==== The input

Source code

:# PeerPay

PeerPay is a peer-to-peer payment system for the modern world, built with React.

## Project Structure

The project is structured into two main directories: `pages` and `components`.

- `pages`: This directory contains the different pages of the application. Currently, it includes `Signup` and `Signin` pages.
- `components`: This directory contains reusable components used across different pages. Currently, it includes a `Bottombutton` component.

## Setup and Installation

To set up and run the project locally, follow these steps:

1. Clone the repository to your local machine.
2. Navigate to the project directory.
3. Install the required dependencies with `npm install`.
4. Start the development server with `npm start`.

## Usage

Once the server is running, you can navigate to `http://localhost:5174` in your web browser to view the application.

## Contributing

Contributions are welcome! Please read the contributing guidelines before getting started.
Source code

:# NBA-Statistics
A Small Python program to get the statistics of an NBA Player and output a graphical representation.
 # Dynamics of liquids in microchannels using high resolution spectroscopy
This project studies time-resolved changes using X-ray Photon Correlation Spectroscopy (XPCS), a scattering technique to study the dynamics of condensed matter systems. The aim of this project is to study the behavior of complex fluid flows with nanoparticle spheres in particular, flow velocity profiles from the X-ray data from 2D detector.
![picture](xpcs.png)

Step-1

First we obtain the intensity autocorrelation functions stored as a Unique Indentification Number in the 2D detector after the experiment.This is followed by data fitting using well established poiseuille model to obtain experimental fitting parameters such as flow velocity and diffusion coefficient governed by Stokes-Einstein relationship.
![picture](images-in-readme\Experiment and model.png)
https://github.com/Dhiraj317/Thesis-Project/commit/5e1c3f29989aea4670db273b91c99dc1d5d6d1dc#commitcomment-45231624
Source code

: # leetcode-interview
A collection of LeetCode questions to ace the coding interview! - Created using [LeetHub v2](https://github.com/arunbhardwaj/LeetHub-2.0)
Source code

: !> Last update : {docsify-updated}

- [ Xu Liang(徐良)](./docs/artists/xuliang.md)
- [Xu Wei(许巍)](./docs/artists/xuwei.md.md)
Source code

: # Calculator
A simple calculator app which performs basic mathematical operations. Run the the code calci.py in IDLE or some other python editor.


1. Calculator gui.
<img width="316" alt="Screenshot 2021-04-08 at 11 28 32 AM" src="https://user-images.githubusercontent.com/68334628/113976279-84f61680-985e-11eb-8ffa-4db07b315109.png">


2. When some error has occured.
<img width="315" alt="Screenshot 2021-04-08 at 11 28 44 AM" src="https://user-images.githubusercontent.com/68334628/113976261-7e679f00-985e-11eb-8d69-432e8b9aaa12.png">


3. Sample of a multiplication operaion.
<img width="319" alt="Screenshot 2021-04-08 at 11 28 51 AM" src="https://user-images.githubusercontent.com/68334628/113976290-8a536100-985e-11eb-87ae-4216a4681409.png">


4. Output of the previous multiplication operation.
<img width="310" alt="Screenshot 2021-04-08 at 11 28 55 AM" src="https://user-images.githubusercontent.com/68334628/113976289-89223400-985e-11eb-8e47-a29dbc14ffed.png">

========

_Task statement_
In the listing, change "Currently" to "At present" in the lines between the line holding "## Project Structure" and the line holding "4. Start the", inclusive. Give back only those lines, with nothing else altered.

_Exercise answer_
## Project Structure

The project is structured into two main directories: `pages` and `components`.

- `pages`: This directory contains the different pages of the application. At present, it includes `Signup` and `Signin` pages.
- `components`: This directory contains reusable components used across different pages. At present, it includes a `Bottombutton` component.

## Setup and Installation

To set up and run the project locally, follow these steps:

1. Clone the repository to your local machine.
2. Navigate to the project directory.
3. Install the required dependencies with `npm install`.
4. Start the development server with `npm start`.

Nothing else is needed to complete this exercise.